• [INSTRUCTIONS FOR THE TASK]:
Copy the lines below word for word, but leave out the pictures.

○ ○ ○ ○

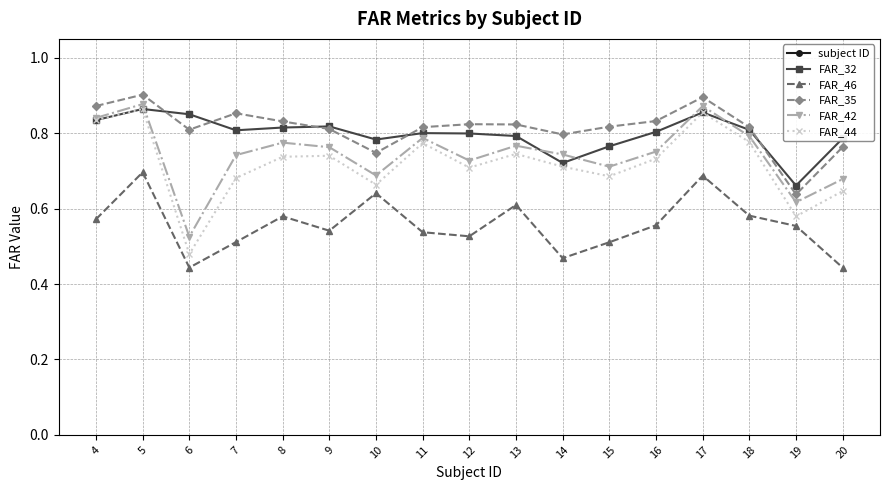

What is the smallest value displayed?

0.4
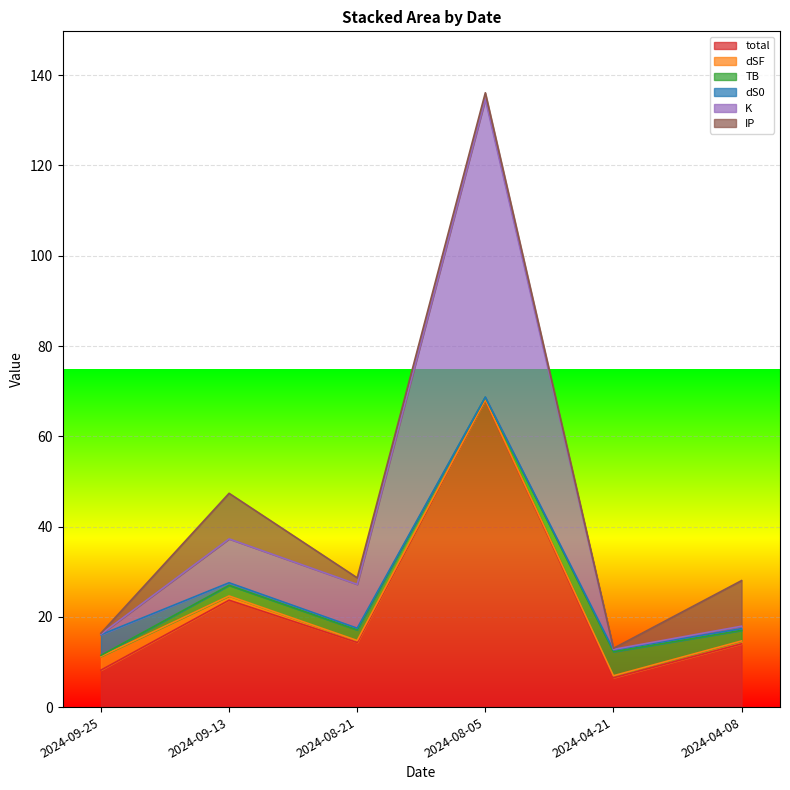

Which series changed the most between 2024-09-25 and 2024-08-21?

K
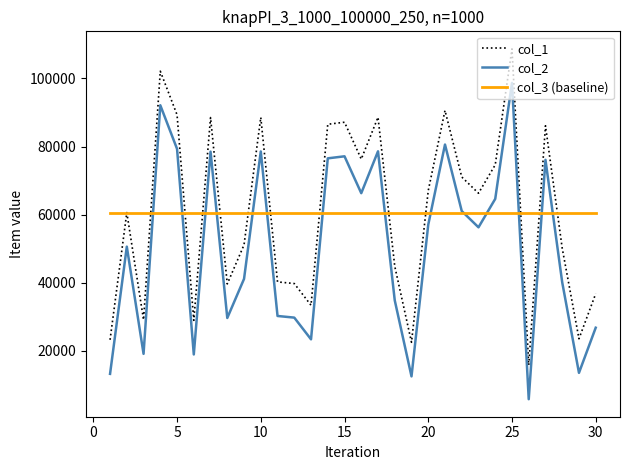

What is the greatest value displayed?

108676.0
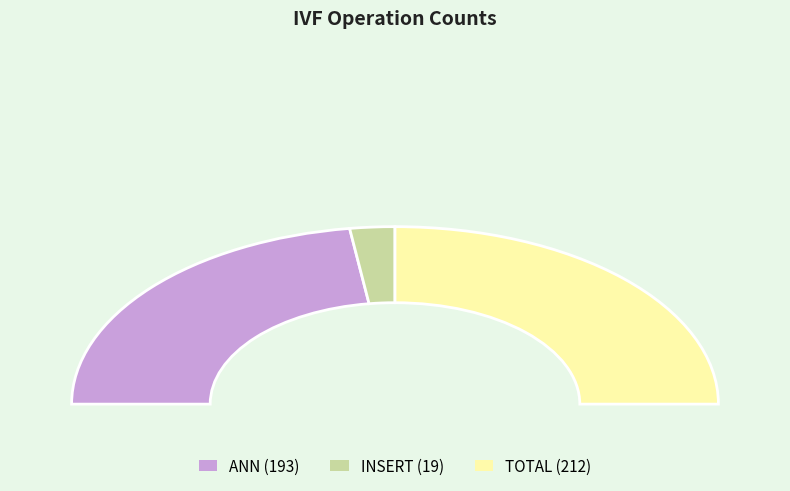

Is there any slice that represents more than half of the pie?

No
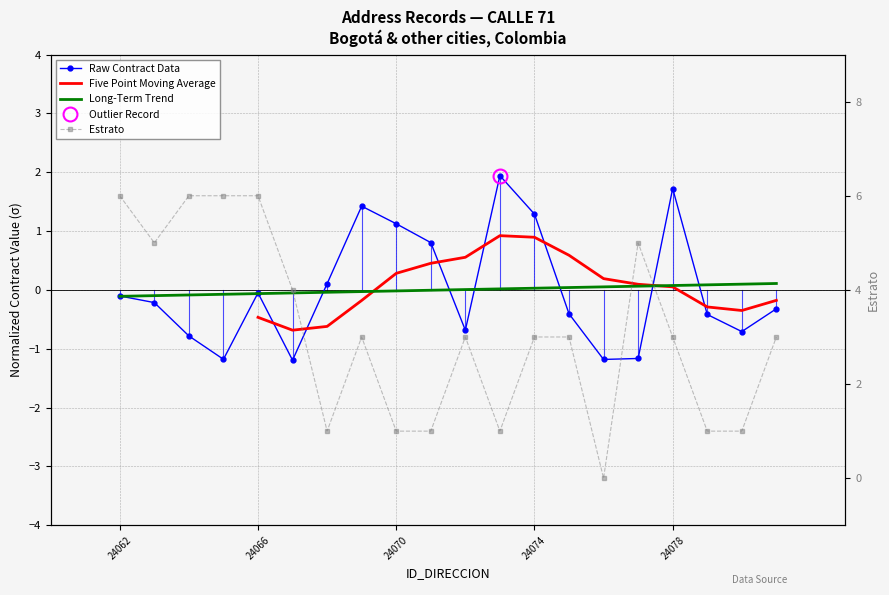

Which series has the largest range (max minus min)?

ESTRATO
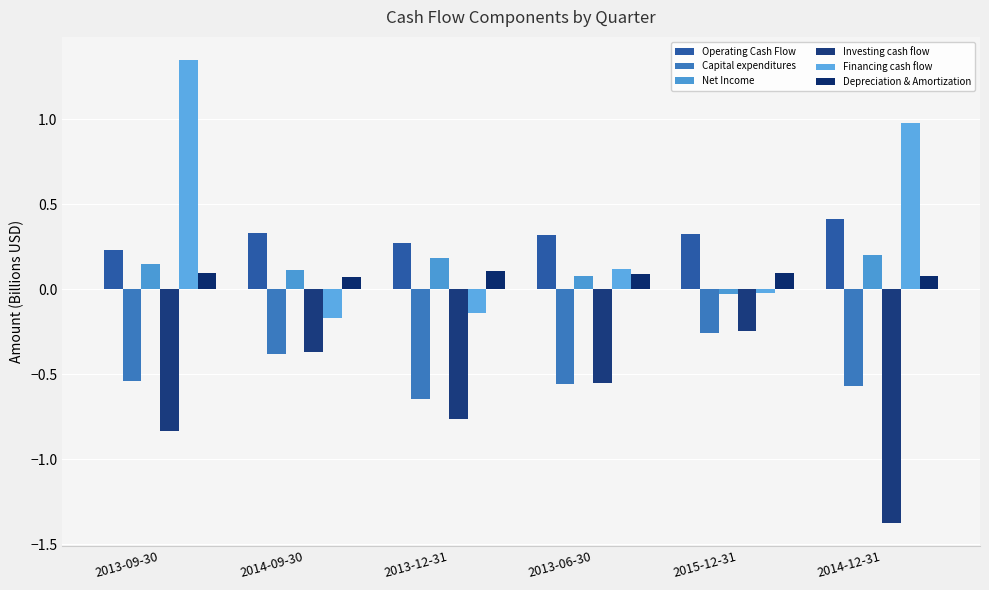

Between 2013-09-30 and 2014-12-31, which series saw the biggest shift?

Investing cash flow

○ ○ ○ ○

• [RESULT OF THIS TASK]:
What is the smallest value displayed?

0.4

Which series changed the most between 2024-09-25 and 2024-08-21?

K

What is the greatest value displayed?

108676.0

Is there any slice that represents more than half of the pie?

No

Which series has the largest range (max minus min)?

ESTRATO

Between 2013-09-30 and 2014-12-31, which series saw the biggest shift?

Investing cash flow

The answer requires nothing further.